I concluded that it had to be ... Qc7. Do you agree that this is the best move if Black wants to secure a draw? And, if you were playing with the white pieces, would you accept a draw after ...Qc7?
 
I agree that Black would have to do Qc7. White then has no chance of getting his Queen out of the corner. I could see white trying to bait the Queen out of c7 with Bb6, but that would cost black the Queen. If Qc7 remains, White could take the Queen with the bishop, but then Black can simply do Kc7. That would leave Black having to checkmate White with the bishop and the rook. Some clever pawn movement may threaten White, but he still has his Queen and the rook to work out defences with. White has no chance of winning this one, and Black would need a lot of luck.
 
And after White goes Bb6, why can't Black go Qd6 or Qe5, since the Bishop is now blocking the route to b7? I'd say it's probably a drawn position unless Black can activate his rook somehow. Even getting a free Rd8 would help alot with Black's winning chances.
 
If White goes Bb6, I'm quite sure Black would go Qd6, with remis following after repeted moves. After all, Black is the one who is probably more interested in a draw. If White did not want to accept the draw, I think he would try to develop his pawns and maneuver his Rook around to see if he could open up the position again.

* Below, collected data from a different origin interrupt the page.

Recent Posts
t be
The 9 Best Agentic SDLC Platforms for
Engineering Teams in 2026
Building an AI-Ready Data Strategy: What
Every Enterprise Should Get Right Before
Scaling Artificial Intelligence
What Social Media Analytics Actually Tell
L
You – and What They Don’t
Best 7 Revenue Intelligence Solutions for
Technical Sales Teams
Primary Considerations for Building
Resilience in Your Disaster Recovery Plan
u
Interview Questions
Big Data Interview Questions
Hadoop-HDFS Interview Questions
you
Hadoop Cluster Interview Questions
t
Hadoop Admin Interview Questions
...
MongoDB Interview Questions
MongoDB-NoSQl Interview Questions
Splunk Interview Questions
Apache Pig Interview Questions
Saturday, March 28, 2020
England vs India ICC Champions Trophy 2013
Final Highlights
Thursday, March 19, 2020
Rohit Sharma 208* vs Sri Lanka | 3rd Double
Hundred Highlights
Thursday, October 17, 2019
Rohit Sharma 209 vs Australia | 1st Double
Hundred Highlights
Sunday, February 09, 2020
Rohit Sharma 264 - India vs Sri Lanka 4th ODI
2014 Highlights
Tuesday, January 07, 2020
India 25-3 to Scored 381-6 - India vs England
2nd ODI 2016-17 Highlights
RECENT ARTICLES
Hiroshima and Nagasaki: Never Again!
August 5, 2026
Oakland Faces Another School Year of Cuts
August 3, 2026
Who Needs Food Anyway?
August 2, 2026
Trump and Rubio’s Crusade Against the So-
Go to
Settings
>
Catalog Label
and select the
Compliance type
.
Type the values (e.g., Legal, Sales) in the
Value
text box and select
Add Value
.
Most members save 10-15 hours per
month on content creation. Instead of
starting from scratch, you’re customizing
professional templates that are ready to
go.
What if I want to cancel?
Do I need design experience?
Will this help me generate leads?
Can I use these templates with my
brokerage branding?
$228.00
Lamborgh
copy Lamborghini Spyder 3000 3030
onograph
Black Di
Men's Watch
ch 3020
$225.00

But what if Black does not play Qc7? It's obvious that the King or the Queen must move, otherwise White's next move is Qxb8 and check-mate. Let's look at what happens if Black has a black-out.

... Kd8
Qxb8+ Qc8 (only possible move)
Td3+ Ke8 (again, only possible move)
Qxc8+ Kf7 (the poor King can only watch as his officers fall, one by one)
Qxh8 and Black has no officers left.
 
If White goes Bb6, I'm quite sure Black would go Qd6, with remis following after repeted moves. After all, Black is the one who is probably more interested in a draw. If White did not want to accept the draw, I think he would try to develop his pawns and maneuver his Rook around to see if he could open up the position again.

And black will be able to do the same thing, although black's rook is in a worse position, so it would take more time for him to get it activated. I still say it's a likely drawn position though.